WHAT THE TASK ASKS> All entries need to be written out verbatim, with pictures omitted.

(Source data)
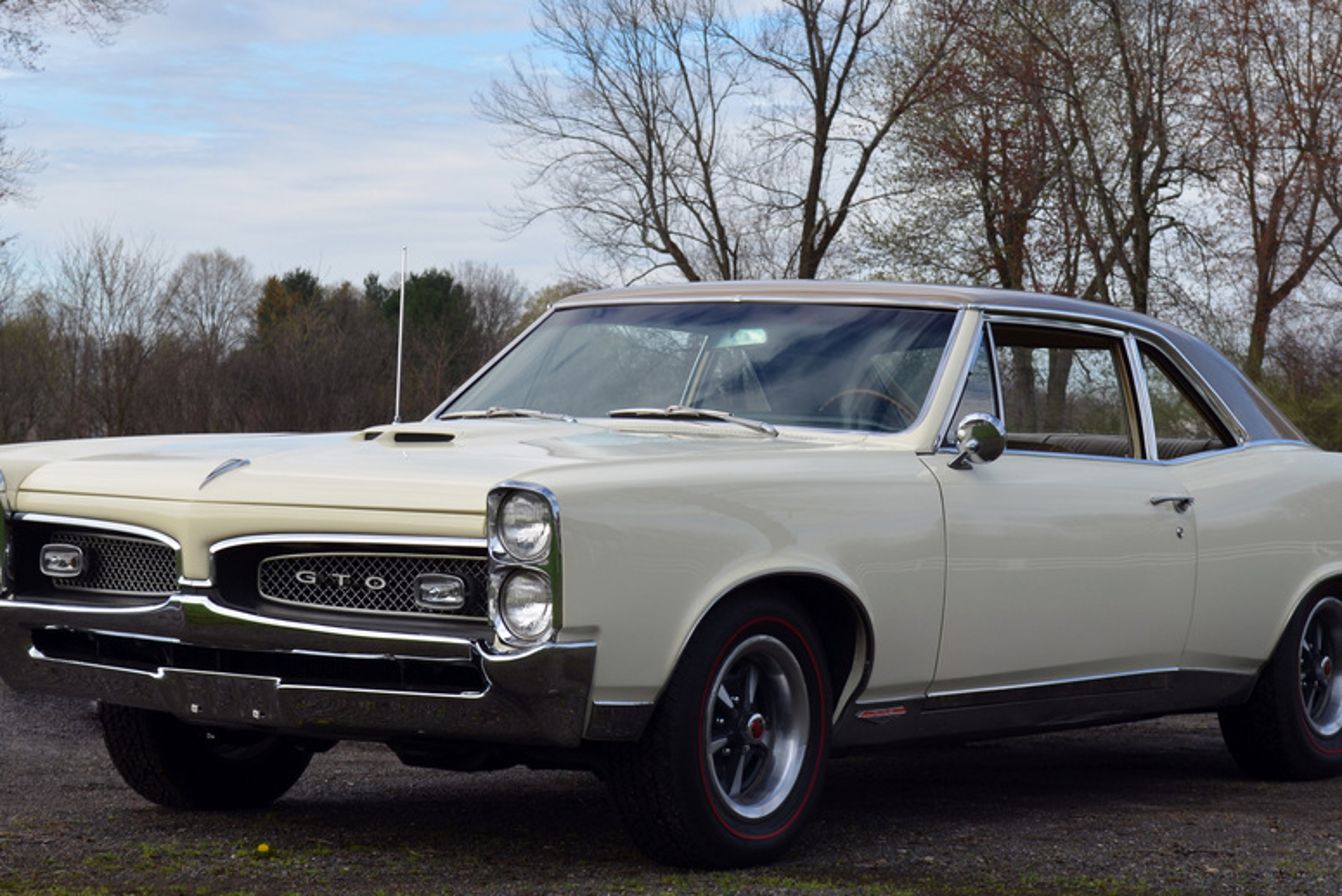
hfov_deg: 22.9
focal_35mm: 89
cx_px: 724
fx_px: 3318
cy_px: 474
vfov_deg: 15.4
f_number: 8
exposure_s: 1/250
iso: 125
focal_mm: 46
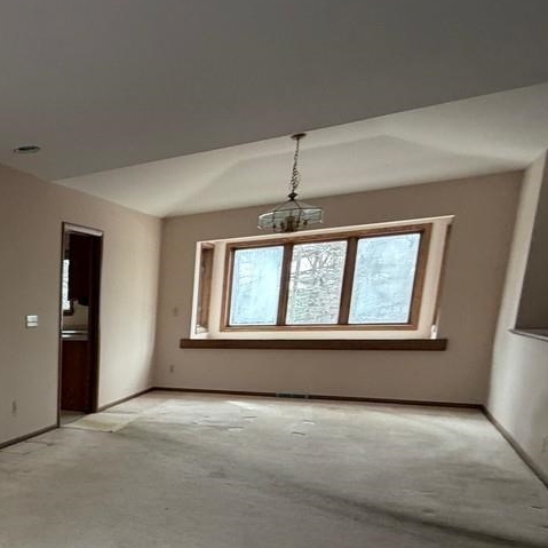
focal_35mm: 31
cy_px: 427
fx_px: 555
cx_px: -81
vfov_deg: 49.9
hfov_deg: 40.3
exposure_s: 1/121
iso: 200
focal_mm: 2.22
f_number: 2.2
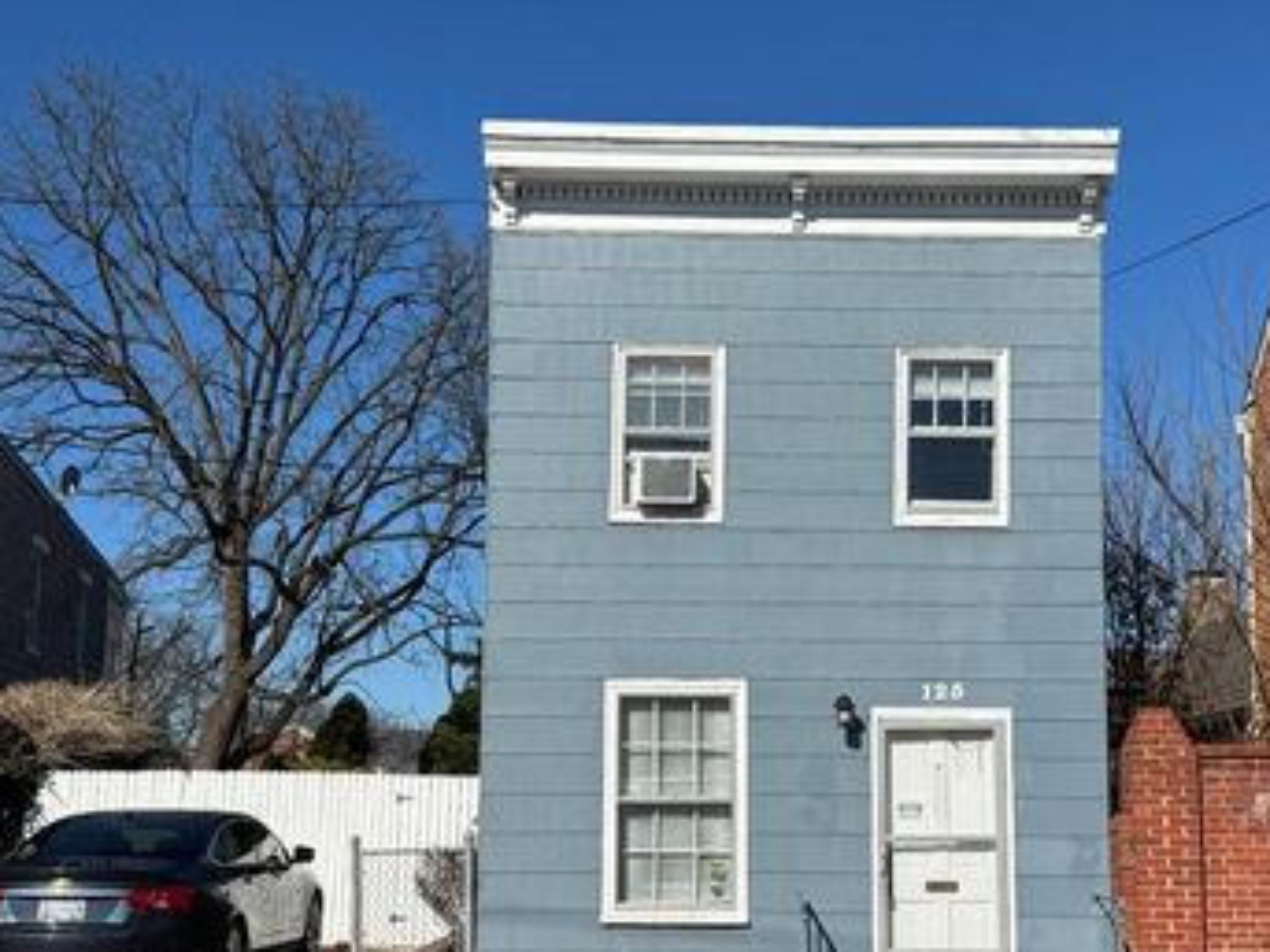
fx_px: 1284
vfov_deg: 40.3
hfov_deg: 52.5
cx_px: 718
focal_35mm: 35
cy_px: 606
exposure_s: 1/6410
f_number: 1.78
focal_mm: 6.76
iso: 80
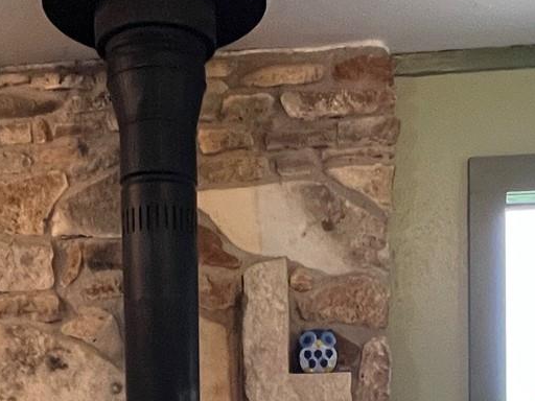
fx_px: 804
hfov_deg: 36.7
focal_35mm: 52
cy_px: 501
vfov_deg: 24.9
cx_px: 212
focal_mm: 1.57
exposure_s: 1/60
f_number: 1.8
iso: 400
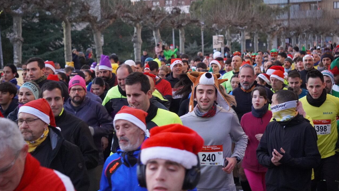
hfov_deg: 24.3
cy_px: 96
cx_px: 169
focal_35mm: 88
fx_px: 787
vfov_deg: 13.8
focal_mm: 55
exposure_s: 1/160
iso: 5000
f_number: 4.5
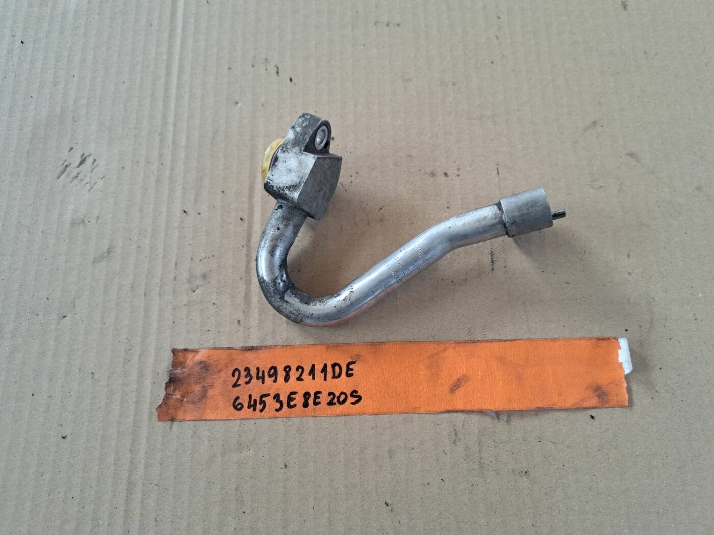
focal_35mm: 24
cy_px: 268
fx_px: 495
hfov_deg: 71.6
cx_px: 357
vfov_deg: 56.8
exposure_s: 1/50
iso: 100
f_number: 1.8
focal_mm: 5.23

ANSWER TO THE EXERCISE>
hfov_deg: 22.9
focal_35mm: 89
cx_px: 724
fx_px: 3318
cy_px: 474
vfov_deg: 15.4
f_number: 8
exposure_s: 1/250
iso: 125
focal_mm: 46
focal_35mm: 31
cy_px: 427
fx_px: 555
cx_px: -81
vfov_deg: 49.9
hfov_deg: 40.3
exposure_s: 1/121
iso: 200
focal_mm: 2.22
f_number: 2.2
fx_px: 1284
vfov_deg: 40.3
hfov_deg: 52.5
cx_px: 718
focal_35mm: 35
cy_px: 606
exposure_s: 1/6410
f_number: 1.78
focal_mm: 6.76
iso: 80
fx_px: 804
hfov_deg: 36.7
focal_35mm: 52
cy_px: 501
vfov_deg: 24.9
cx_px: 212
focal_mm: 1.57
exposure_s: 1/60
f_number: 1.8
iso: 400
hfov_deg: 24.3
cy_px: 96
cx_px: 169
focal_35mm: 88
fx_px: 787
vfov_deg: 13.8
focal_mm: 55
exposure_s: 1/160
iso: 5000
f_number: 4.5
focal_35mm: 24
cy_px: 268
fx_px: 495
hfov_deg: 71.6
cx_px: 357
vfov_deg: 56.8
exposure_s: 1/50
iso: 100
f_number: 1.8
focal_mm: 5.23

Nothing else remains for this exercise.